The XAML for the style shown above is as follows:
<Style TargetType="ProgressBar">
<Setter Property="Template">
<Setter.Value>
<ControlTemplate TargetType="ProgressBar" >
<Grid x:Name="Root">
<Border
Name="PART_Track"
CornerRadius="2"
Background="LightGreen"
BorderBrush="Green"
BorderThickness="2" />
<Border
Name="PART_Indicator"
CornerRadius="2"
Background="ForestGreen"
BorderBrush="Green"
BorderThickness="2"
HorizontalAlignment="Left" />
</Grid>
<ControlTemplate.Triggers>
<!-- Getting vertical style working using technique described here: http://stackoverflow.com/a/6849237/7532 -->
<Trigger Property="Orientation" Value="Vertical">
<Setter TargetName="Root" Property="LayoutTransform">
<Setter.Value>
<RotateTransform Angle="270" />
</Setter.Value>
</Setter>
<Setter TargetName="Root" Property="Width"
Value="{Binding RelativeSource={RelativeSource TemplatedParent}, Path=Height}"
/>
<Setter TargetName="Root" Property="Height"
Value="{Binding RelativeSource={RelativeSource TemplatedParent}, Path=Width}"
/>
</Trigger>
</ControlTemplate.Triggers>
</ControlTemplate>
</Setter.Value>
</Setter>
</Style>
One word of caution.

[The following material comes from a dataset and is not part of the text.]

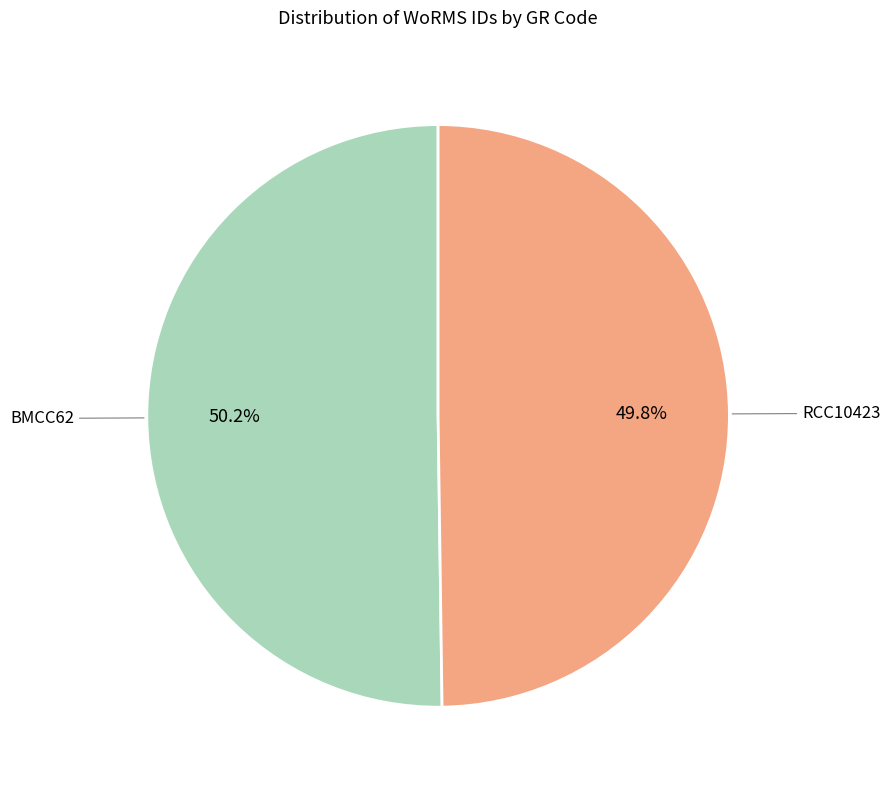

How much of the chart is everything except RCC10423?

50.2%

If you plan to plan to use the gradient fill and dock panel technique I described in my blog, then you’ll need another trigger to set the MinWidth
property on the Mask
element. This allows you to get the gradually revealed gradient fill in either Horizontal
or Vertical
alignment:
I’ve made the XAML for these styles available in a gist on GitHub.